*** Opening of Document segment ***

3.1.3. Report on the Ascending Mine Waters at Gesenk 2. Sohle

The milieu parameters at Gesenk 2. Sohle show minimal variation. The obtained mine water at this location maintains a circumneutral pH, oxidized redox potential, and an EC of 0.6 mS/cm. The concentrations of Al, Mn, and Zn appear to exhibit a gentle decreasing trend, while Fe and Mn are prone to slightly higher fluctuations. Notably, the concentration of As remains stable. Al, Mn, Sr, and Zn are found in a dissolved state, while Fe is predominantly present in a colloidal form. Approximately one-third of the arsenic exists in a dissolved state.

3.1.4. Characteristics of the Mine Water at the Portal of the Dewatering Gallery Tiefer Sauberger Stolln

The water’s pH is slightly above 7, the redox potential indicates a moderately oxidized environment, and the electrical conductivity is low. Except for Fe, the other metals and As predominantly exist in a dissolved form. There is no discernible overall trend in the concentrations of these elements. The median total As concentration here is 0.38 mg/L, whereas at Gesenk 2. Sohle, it is 0.25 mg/L.
During the sampling campaigns, it was apparent that Wilisch Creek, which flows somewhat parallel to the course of the TSS gallery, sometimes disappears in its riverbed underground. It was noted that it disappears sometimes closer to the portal of the TSS gallery, sometimes further south of the portal, and sometimes, the creek flows as usual and joins with the gallery outflow a few tenths of meters away from the portal.
Moreover, a chemical resemblance between the gallery outflow and the creek has been noticed, where the courses of earth’s alkaline elements, including sulfate, chloride, Al, and Fe, were very similar. Thus, it has become evident that Wilisch water seeps into the gallery and “dilutes” the mine water.
The As concentration in Wilisch corresponds to the geogenic background levels of the area (0.06 mg/L). Therefore, between the winze of ascending mine waters (Gesenk 2. Sohle) and the TSS portal, infiltrating Wilisch water can be held responsible for the increased water throughput in the gallery but cannot be held responsible for the elevated As content in the mine water measured at the portal.

3.2. Hydrological Behavior of the Mine System

3.2.1. TSS Portal Water Discharge

To explore the mine’s response to local precipitation and climatic water balance, in Figure 4, we compare a representation of daily CWB with the daily average water discharge rate at the TSS portal.
From the beginning of the hydrological year 2021 (November 2020) until the beginning of the hydrological year 2023 (November 2022), the discharge rate at the TSS portal appears to mirror the overall pattern in the climatic water balance, with a short delay. Periods characterized by peak CWB values succeed after about 14 days by peaks in discharge at the portal, while periods with low to negative CWBs correspond to reduced water discharge at the portal.

*** Close of Document segment ***
*** Opening of Data for analysis ***

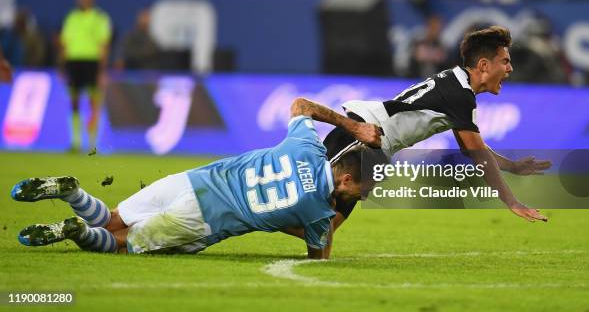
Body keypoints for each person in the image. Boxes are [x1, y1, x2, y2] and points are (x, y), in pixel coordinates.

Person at [11, 97, 382, 258]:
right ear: (346, 181)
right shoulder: (317, 213)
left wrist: (350, 125)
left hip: (192, 179)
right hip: (202, 219)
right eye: (364, 191)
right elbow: (320, 252)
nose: (363, 198)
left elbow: (301, 105)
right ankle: (77, 230)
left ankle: (75, 193)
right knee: (120, 243)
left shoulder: (305, 146)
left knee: (112, 217)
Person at [320, 26, 551, 242]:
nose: (510, 68)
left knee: (324, 231)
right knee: (308, 199)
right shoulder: (460, 96)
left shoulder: (457, 84)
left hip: (372, 145)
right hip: (363, 135)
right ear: (483, 65)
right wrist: (511, 202)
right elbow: (479, 155)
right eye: (505, 61)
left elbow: (471, 150)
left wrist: (512, 166)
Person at [60, 0, 112, 151]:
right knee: (74, 101)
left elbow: (104, 45)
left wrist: (102, 70)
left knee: (93, 102)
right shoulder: (72, 17)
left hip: (92, 62)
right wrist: (62, 65)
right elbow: (65, 43)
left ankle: (92, 143)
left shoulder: (100, 18)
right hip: (73, 62)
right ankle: (75, 142)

*** Close of Data for analysis ***

Parts of the exercise
1. In the mine water report, what is the median total As concentration at the TSS portal?
2. Carry on the mine water report, picking up after its final sentence.

Responses to the tasks
1. 0.38 mg/L

2.
In addition, we observed an intriguing phenomenon during the summer of 2022, characterized by a local minimum in climatic water balances (CWBs) and discharge, indicating an extended dry period. Shortly thereafter, a significant CWB peak suggested persistent and heavy precipitation; however, there was initially no change in water discharge at the portal. More than 6 weeks later, the water discharge abruptly increased within 2 days and then dropped to a minimum again despite positive CWBs (October–November 2022). It is hypothesized that during the dry period, the timbers used as fill and support material in galleries and raises may have dried up and deteriorated, leading to temporary clogging in a section of the Tiefer Sauberger Stolln (TSS) gallery or further inside the mine. Subsequent heavy rainfall likely caused the mine water to accumulate behind the barrier, and when the barrier gave way due to water pressure, the outflow from TSS increased abruptly and remained high for several days. The subsequent period of low discharge can be attributed to the refilling of voids in the structures above and within the TSS gallery.
The calculation of climatic water balance (CWB) represents the difference between precipitation and potential evapotranspiration; therefore, we must consider potential differences in a real scenario where actual evapotranspiration occurs. Calculating with potential evapotranspiration does not accurately account for factors like vegetation type, vegetation periods, or freeze periods. Consequently, discrepancies between CWB trends and mine discharge rates may emerge.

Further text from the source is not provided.